What is your protagonist’s goal? And what stands in the way?

Wild just wants to have fun. She constantly fears her secret coming out and revealing itself, so she is her own worst enemy.

What inciting incident begins your protagonist’s journey?

An injured outlaw staggers into Wild’s field. She takes him back to her cave to heal him, and then takes him to where he was supposed to meet with his outlaw friends.

Where is your novel set?

The medieval fantasy world of Arium. Specifically, the kingdom of Eskia.

What are three big scenes in your novel that change the game completely?

  • When the queen decides to allow Wild to continue pretending to be the princess instead of having her put to death. Not only does the queen come to care for Wild, but Roseabel (I am totally spelling that wrong) was promised to the crowned prince of Blairford, and since the kingdoms have been on the verge of war for years, the queen is afraid that if they don’t produce a bride for the wedding, Blairford will call it off.
  • When Wild jumps Daivat. Literally jumps. He is not amused, but he softens up eventually…
  • When Wild’s secret is revealed. No, I’m not telling anyone what the secret is. Y’all will have to read it when it comes out.

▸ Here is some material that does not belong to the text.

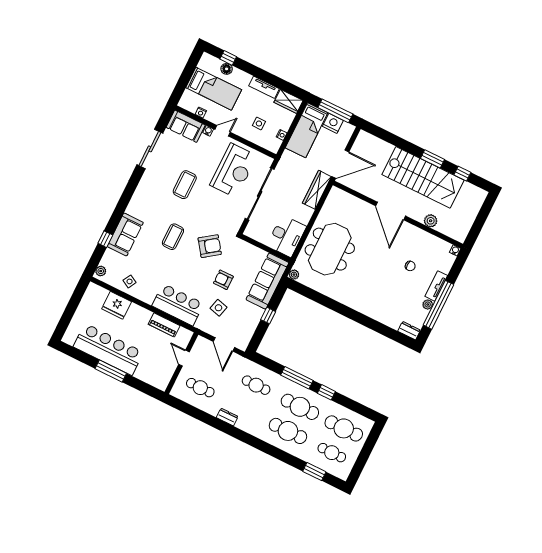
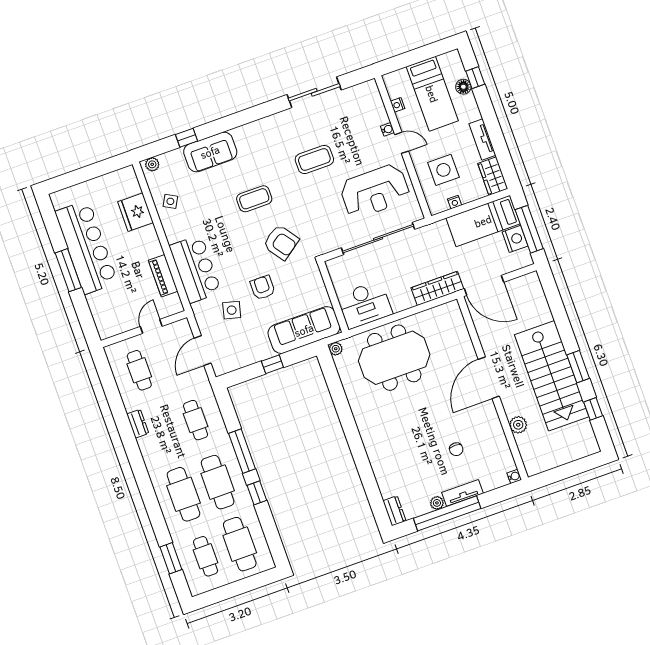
side table: (259, 124) -> (443, 170), width x1.87, depth x1.87
sofa: (186, 126) -> (370, 104), removed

What is the most dynamic relationship your character has? Who else do they come in contact with or become close to during the story?

I have to say with Quade. Her relationship with Daivat is pretty straightforward, but Quade is different. She doesn’t know he’s her uncle in the beginning, and she gets quite mad when he reveals it, because she’s never had any real family, and in the end he tells her that her mother is actually alive. The entire time, he’s been raising her waiting for her to display her secret, though he thinks he nature of her secret is MUCH different. He’s been doing it out of duty, not love, so the feelings between them are a little complicated.

How does your protagonist change by the end of the novel?

She learns to be much more level-headed. She doesn’t push people’s boundaries as much and she learns to just be calm sometimes.

Do you have an ending in mind, or do you plan to see what happens?

I see Wild running away with Daivat with hounds at their heels. Quade finds them and takes them to his secret hideaway, with lots of interesting spoilers. Her and Daivat decide to see the world and sail away, waving to the readers as they go (not really).

What are your hopes and dreams for your book? What impressions are you hoping this novel will leave on your readers and yourself?

I just hope that it’s as fun for the readers as I envision it. It’s going to be a lot of the character finding herself, so I hope that girls of that age (18-25) will be able to connect to it because of that, but also that people will be drawn in by the characters and the plot. I’m not aiming for anything deep here, I just want to write an enjoyable book that others will like.